変革の波にあらがえなかったホンダ、独立路線を転換…日産との統合メリットは未知数
ホンダと日産自動車が経営統合に踏み切る。本田宗一郎氏による創業以来、「独立路線」を貫いてきたホンダも、電気自動車(EV)への移行など業界を襲う変革の波にはあらがえなかった。ただ、経営不振に陥った日産との統合にどれだけのメリットがあるのかは未知数だ。(中村徹也) 【図解】ホンダ株価の推移
「ホンダによる日産の救済と位置づけられ、ホンダの株価が落ちていると捉えている」。ホンダの三部敏宏社長は23日の記者会見で語気を強めた。
統合協議入りが報道された18日以降、日産株が上昇したのに対し、ホンダ株は低迷した。業績不振に陥った日産はリストラを強いられている。市場も、ホンダにとっての統合メリットを見通せずにいる。
ホンダは23日、2025年の約1年間で最大1兆1000億円の自社株買いを行うと発表した。自己株を除く発行済み株式数の24%にあたる大規模なものだ。自社株買いには、株価を上昇させる効果がある。
市場の懸念に応えるように、三部氏は統合の実現について「(日産のリストラ策の)実行が絶対的な条件」と強調。工場の相互利用による稼働率の向上や、部品の共同調達を進める方針を示した。系列に抱える部品メーカーを再編できれば、ホンダにとってもコスト削減効果は大きい。だが、部品会社を含めた再編は、一方の技術を捨てることにもつながる。「理屈は合っているが、現場は簡単には動かない」(金融関係者)との声も聞かれる。

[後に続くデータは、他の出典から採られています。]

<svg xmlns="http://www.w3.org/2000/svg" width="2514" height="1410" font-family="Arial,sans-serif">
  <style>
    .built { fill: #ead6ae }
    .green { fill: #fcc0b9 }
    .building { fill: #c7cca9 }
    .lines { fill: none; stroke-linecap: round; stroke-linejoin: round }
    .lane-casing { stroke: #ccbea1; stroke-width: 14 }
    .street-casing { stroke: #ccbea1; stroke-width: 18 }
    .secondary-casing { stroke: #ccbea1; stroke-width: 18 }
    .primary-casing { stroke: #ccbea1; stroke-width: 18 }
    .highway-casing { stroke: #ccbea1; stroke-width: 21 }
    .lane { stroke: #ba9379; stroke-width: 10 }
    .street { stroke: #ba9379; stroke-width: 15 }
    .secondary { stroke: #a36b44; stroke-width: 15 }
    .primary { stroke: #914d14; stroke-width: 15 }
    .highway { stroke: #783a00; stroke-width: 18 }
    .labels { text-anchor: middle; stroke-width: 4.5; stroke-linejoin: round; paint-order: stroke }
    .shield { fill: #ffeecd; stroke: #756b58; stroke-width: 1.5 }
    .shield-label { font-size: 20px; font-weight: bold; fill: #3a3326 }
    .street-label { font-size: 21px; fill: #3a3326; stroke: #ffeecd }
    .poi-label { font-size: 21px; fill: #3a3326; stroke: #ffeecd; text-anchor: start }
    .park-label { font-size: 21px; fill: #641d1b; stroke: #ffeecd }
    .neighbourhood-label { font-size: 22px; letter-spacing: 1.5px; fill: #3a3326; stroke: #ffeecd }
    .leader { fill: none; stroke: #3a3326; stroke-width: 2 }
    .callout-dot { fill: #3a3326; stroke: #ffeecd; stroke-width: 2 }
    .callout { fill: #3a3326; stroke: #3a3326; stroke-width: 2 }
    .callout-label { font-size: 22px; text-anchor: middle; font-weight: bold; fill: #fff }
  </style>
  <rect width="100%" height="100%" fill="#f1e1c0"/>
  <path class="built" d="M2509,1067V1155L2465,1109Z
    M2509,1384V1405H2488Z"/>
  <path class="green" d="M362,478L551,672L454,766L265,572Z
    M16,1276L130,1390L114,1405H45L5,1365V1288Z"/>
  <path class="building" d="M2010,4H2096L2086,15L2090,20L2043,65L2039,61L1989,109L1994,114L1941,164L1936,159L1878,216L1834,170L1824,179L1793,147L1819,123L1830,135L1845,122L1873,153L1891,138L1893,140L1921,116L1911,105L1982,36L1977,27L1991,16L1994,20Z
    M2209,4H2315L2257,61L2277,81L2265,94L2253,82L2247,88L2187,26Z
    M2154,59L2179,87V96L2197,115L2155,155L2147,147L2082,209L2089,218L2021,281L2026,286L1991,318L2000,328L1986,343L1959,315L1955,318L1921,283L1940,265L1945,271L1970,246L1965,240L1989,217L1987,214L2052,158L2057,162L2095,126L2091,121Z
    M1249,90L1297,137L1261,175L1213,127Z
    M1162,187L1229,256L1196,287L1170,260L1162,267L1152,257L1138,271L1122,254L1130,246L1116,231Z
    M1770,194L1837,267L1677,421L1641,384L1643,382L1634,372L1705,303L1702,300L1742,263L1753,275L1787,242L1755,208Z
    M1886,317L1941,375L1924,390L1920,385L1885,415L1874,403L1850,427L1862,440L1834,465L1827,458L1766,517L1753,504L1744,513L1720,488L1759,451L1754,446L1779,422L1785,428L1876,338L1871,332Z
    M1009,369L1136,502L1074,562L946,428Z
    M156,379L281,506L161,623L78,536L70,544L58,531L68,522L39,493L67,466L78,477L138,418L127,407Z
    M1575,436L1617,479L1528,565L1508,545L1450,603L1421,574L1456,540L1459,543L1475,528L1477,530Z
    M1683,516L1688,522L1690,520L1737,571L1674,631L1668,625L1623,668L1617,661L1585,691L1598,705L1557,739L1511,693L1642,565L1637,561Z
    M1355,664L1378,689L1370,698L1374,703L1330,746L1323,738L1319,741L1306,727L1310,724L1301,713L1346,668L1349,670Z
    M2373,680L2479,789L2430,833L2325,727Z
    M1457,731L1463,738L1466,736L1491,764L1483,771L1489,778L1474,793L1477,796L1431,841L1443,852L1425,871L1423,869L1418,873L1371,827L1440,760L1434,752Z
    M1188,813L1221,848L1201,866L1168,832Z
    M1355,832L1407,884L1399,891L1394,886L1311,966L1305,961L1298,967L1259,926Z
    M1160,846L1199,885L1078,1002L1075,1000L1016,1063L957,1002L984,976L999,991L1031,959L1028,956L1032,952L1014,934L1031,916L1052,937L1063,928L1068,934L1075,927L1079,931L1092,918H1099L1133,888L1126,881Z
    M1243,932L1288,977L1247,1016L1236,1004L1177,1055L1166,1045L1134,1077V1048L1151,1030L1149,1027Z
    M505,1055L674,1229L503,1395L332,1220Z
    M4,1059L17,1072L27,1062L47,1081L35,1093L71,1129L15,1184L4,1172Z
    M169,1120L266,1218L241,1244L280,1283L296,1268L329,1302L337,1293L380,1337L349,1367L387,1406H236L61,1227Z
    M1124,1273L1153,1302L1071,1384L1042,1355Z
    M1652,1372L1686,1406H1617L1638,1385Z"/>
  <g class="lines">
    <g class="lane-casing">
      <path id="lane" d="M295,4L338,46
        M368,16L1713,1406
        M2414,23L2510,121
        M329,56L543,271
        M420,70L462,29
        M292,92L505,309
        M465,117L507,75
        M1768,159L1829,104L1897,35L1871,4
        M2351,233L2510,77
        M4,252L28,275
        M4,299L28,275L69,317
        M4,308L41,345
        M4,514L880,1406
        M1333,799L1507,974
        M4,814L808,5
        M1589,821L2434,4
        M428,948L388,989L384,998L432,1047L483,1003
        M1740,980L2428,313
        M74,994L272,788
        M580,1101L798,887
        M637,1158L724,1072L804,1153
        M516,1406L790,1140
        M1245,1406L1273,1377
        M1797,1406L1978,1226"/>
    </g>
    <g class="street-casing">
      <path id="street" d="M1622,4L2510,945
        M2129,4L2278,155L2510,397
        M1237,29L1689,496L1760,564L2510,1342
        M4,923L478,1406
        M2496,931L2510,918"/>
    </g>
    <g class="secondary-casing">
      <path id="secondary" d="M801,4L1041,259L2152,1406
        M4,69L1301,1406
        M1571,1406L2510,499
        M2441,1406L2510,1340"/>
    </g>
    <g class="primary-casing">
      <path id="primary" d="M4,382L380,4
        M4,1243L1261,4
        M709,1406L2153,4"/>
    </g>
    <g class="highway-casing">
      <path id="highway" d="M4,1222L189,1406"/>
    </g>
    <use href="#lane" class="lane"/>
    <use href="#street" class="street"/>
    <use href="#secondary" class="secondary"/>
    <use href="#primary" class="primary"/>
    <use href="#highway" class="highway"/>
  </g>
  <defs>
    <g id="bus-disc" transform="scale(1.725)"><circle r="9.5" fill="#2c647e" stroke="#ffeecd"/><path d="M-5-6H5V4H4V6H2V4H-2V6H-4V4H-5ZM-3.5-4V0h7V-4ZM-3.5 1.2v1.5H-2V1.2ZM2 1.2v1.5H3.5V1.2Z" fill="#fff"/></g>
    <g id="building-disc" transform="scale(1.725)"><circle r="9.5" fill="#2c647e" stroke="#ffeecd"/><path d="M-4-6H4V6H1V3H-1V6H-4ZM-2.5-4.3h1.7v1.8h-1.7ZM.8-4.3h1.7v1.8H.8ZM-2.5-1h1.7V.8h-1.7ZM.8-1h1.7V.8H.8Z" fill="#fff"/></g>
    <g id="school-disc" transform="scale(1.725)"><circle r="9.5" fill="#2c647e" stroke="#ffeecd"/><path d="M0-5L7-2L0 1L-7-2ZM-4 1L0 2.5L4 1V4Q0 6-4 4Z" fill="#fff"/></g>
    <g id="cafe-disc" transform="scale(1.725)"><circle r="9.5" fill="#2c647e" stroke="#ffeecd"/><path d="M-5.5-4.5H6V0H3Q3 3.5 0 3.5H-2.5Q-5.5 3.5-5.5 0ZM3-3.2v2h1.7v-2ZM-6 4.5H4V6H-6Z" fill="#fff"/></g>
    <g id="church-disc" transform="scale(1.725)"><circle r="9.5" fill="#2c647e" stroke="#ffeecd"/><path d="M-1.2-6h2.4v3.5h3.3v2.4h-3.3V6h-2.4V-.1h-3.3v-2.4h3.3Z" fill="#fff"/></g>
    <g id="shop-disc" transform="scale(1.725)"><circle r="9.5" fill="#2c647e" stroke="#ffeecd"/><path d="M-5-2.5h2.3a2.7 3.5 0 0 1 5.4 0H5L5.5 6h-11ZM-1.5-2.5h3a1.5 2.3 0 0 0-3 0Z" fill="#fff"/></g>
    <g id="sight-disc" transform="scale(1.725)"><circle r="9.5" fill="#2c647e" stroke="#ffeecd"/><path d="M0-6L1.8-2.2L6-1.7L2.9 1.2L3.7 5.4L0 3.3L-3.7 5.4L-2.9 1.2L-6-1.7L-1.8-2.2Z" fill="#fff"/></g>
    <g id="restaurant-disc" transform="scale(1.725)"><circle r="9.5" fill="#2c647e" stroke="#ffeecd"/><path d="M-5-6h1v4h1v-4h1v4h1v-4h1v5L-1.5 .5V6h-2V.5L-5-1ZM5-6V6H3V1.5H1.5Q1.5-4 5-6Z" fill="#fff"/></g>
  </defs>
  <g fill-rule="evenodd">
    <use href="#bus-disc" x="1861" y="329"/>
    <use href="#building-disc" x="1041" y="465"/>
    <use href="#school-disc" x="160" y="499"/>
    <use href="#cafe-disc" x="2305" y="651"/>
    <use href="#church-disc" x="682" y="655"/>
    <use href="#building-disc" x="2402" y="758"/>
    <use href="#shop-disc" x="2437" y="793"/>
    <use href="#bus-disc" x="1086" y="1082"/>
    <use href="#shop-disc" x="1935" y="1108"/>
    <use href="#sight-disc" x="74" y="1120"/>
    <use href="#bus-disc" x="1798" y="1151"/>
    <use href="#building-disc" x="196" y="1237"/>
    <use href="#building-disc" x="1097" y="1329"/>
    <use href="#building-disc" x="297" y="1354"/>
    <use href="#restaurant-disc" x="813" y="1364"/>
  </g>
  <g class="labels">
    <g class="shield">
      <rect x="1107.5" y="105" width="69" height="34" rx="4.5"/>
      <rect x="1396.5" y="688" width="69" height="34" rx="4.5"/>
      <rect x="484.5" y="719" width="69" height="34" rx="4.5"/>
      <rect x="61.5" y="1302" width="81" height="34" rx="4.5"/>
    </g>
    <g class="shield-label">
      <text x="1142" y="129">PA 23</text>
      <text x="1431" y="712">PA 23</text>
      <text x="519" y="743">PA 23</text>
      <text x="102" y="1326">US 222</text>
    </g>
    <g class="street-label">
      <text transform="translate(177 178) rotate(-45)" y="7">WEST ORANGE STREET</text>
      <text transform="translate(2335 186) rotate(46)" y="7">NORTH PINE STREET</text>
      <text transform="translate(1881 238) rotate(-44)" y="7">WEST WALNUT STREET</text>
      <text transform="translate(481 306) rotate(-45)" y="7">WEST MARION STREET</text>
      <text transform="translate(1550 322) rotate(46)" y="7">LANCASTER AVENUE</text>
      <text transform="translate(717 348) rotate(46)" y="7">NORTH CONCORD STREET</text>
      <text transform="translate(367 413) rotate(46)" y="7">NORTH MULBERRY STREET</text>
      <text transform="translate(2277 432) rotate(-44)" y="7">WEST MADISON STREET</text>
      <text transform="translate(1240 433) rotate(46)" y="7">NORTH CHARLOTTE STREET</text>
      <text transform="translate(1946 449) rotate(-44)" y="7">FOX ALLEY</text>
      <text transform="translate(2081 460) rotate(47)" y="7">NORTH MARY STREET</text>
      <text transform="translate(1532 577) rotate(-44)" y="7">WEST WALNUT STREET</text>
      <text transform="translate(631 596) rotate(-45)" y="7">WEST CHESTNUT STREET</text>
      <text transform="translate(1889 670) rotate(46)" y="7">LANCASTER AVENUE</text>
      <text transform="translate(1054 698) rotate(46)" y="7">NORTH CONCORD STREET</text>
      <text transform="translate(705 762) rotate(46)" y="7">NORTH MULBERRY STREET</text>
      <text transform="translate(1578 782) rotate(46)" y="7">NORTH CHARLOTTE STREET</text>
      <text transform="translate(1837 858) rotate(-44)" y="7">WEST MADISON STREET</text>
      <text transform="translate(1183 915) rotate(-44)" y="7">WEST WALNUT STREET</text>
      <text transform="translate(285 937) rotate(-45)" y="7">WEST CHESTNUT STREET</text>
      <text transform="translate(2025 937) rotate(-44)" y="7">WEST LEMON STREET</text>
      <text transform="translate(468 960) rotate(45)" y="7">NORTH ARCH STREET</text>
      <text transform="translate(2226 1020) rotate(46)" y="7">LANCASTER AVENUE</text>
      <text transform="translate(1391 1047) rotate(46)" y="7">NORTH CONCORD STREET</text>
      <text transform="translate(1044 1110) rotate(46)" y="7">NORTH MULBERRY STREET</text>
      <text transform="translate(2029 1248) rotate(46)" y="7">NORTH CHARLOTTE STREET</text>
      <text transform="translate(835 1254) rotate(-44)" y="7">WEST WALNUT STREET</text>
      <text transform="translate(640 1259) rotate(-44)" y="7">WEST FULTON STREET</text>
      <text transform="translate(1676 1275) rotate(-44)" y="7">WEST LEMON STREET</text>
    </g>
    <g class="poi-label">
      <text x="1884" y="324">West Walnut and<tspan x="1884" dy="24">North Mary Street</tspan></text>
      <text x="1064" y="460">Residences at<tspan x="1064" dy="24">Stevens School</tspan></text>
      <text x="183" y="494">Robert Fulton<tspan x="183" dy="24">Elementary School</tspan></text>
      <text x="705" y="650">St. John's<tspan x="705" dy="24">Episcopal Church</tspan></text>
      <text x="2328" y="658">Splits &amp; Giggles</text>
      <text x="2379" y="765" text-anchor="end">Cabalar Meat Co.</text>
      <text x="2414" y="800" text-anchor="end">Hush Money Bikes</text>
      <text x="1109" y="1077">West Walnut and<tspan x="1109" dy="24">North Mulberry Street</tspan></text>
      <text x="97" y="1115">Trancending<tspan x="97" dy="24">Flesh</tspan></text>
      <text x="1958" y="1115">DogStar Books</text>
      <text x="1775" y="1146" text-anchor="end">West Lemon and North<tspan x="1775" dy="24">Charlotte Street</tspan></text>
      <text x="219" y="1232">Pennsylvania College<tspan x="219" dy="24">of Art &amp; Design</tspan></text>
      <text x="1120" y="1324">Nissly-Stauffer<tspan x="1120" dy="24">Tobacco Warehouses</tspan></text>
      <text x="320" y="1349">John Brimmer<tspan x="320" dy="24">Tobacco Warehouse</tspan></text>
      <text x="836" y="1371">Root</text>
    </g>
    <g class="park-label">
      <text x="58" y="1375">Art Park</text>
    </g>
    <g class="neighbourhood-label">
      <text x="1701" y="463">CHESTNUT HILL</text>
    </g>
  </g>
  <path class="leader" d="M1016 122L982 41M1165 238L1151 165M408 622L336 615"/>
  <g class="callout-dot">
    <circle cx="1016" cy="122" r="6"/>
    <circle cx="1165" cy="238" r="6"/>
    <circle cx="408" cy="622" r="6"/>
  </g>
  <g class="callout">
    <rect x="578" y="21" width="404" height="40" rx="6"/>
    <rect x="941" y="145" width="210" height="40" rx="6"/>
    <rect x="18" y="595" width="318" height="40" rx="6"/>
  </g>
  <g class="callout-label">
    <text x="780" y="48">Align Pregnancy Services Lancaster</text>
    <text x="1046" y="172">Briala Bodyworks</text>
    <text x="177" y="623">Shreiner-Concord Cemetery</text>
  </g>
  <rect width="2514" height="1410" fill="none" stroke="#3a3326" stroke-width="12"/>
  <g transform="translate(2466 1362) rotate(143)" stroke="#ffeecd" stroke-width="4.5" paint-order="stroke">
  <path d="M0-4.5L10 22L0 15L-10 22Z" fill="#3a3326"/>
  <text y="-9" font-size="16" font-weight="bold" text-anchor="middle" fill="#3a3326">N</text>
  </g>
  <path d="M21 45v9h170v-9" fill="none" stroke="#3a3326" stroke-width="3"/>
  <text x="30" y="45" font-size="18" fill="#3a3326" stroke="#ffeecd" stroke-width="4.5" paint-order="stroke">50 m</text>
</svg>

三部氏は、「スケールメリットを生かすことによって、コスト低減や投資削減につながる」と訴えた。日産の内田誠社長も「(リストラを)断念したものではない」と述べた。
協議入りを後押ししたのは、世界で加速するEVシフトや自動運転化だ。
だが、ホンダは日本国内では乗用車のEVを販売しておらず、市場では懐疑的な見方が強い。
三部氏は「(統合の)相乗効果が出始めるのが2030年の手前、その効果を最大に刈り取るのは30年以降」と述べ、統合効果を出すまでに一定の年月がかかることへ理解を求めた。
ホンダは、本田宗一郎氏が1948年に浜松市で設立したことに始まる。国内外で自動車メーカー再編が相次ぐ中、ホンダは独立路線を貫いてきた。独立路線から転換するホンダと経営不振に陥った日産には、目に見える統合効果を生み出せるのかが問われている。